MSCI also confirmed that the weights of Bangladesh and Nigeria will remain unchanged in the MSCI Frontier Markets 100 Index as they, alongside Lebanon, are currently being closely monitored on liquidity and accessibility of their markets and have had a “Limited Investability Factor (LIF)” applied on their securities. Bangladesh is on the list due to the introduction of a floor price for all securities on the Dhaka Stock Exchange, while Nigeria’s plight lies in the deterioration of liquidity in the Nigerian FX market. Although no Lebanese stocks are represented in the MSCI Frontier Markets 100 Index, the country’s Frontier Market status is currently under threat and it may be downgraded to a “Standalone Market” in 2021.

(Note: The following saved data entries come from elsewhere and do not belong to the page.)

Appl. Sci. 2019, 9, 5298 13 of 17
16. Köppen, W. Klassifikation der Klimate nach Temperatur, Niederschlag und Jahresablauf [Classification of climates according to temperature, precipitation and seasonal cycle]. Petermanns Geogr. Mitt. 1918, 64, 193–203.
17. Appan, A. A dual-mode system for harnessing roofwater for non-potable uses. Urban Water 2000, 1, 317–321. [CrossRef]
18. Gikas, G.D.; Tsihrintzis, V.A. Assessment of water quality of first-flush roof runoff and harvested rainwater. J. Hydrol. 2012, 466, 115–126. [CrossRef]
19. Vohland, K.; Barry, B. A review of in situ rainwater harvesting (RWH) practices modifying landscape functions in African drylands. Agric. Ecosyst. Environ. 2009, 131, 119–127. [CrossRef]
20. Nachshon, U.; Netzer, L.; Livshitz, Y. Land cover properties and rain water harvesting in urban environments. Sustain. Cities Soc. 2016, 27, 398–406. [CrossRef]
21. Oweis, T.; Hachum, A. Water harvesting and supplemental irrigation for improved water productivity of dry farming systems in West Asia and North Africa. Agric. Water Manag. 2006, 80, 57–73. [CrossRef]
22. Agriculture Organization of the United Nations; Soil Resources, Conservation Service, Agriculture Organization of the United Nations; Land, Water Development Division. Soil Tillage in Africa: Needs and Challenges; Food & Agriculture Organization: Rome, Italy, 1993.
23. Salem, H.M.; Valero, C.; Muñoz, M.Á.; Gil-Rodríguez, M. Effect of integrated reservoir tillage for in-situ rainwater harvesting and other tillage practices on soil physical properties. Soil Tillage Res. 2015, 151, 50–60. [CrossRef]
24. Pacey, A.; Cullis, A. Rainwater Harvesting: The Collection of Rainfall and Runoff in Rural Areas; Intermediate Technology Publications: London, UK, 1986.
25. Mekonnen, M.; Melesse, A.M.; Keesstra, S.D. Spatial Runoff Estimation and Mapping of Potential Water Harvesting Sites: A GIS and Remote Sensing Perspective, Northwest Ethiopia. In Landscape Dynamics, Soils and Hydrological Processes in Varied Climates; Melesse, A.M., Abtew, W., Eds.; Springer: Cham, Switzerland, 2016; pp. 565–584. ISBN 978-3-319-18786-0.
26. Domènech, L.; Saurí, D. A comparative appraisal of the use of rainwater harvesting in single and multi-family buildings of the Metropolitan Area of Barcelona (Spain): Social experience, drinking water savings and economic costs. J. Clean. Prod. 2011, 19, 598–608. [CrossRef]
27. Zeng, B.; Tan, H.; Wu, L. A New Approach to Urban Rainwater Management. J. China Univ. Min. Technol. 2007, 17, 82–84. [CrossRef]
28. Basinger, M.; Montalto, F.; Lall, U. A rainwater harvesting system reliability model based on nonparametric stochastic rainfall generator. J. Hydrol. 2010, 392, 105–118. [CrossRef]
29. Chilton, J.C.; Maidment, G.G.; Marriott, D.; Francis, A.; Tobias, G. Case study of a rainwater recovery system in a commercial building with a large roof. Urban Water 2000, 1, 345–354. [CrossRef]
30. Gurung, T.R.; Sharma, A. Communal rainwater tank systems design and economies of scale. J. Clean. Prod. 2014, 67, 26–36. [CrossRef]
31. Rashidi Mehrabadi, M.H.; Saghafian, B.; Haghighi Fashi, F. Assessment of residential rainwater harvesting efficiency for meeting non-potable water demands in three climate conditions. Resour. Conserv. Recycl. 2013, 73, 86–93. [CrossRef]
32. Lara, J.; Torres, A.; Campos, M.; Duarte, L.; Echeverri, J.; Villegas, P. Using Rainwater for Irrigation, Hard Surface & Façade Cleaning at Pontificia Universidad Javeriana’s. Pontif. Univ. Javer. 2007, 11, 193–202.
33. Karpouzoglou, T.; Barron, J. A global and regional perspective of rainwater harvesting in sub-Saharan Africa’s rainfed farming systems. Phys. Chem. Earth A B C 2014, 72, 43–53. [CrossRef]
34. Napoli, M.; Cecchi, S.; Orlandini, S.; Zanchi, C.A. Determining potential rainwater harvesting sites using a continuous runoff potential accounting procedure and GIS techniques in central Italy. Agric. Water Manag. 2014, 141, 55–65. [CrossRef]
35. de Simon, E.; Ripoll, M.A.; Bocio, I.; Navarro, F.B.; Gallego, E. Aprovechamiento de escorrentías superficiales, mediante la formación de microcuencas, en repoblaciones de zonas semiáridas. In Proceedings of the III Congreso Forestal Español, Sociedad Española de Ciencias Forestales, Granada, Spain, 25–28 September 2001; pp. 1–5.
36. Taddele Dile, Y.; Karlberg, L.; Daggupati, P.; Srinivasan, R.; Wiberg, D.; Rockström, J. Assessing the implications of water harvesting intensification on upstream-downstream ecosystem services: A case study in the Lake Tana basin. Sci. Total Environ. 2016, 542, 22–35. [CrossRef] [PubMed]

It is well worth remembering that the above will not be fixed and is subject to changes in economic, political and market positions for each country. Also, not only can member constituents change, but whole countries may enter or exit the MSCI Frontier Markets 100 Index during the transition period over the next 12 months. Aside from the potential changes mentioned earlier in the article (Vietnam promotion; Nigeria, Bangladesh and Lebanon demotion), the below three scenarios may also be worth looking out for:
Country 1: Argentina
Despite narrowly retaining its Emerging Market status earlier this year in June, Argentina may be reclassified to a Frontier Market if capital controls remain in place and market sentiment is further damaged. Argentina was upgraded from the MSCI Frontier Markets Index in May 2019, but its status is now under scrutiny from MSCI.
Country 2: Turkey
Turkey’s fate as an Emerging Market also hangs in the balance after MSCI warned that it may be downgraded to either Frontier Markets status or Standalone Market Status if accessibility levels in the Turkish market continue to deteriorate after officials in the country imposed bans on short selling and stock lending in October 2019 and February 2020 respectively. Turkey’s current position in the MSCI Emerging Markets Index is currently less than 0.5% (lower than Kuwait’s allocation).
Country 3: Iceland
On a more positive note, Iceland was promoted from a Standalone Market to a Frontier Market by MSCI in June 2020. MSCI launched a consultation last year regarding the representation of Icelandic stocks in the MSCI Frontier Markets 100 Index (ex-Kuwait) and there is a chance that eleven stocks will make up 9% of the Index, with Marel being the country’s largest allocation (3.6%). If included, Iceland will become a significant player in the Index.
Kuwait’s ascension to the Emerging Markets category will mean that other countries will have the opportunity to shine in its absence. Countries such as Vietnam, Morocco and Romania will now hold more prominent positions in the MSCI Frontier Markets 100 Index, thus becoming more likely to be considered themselves for the much-coveted promotion to the MSCI Emerging Markets Index. Meanwhile, the inclusion of Kuwait in its new Index may spell pressure for some of the small constituents, including the likes of Argentina, Turkey and Peru.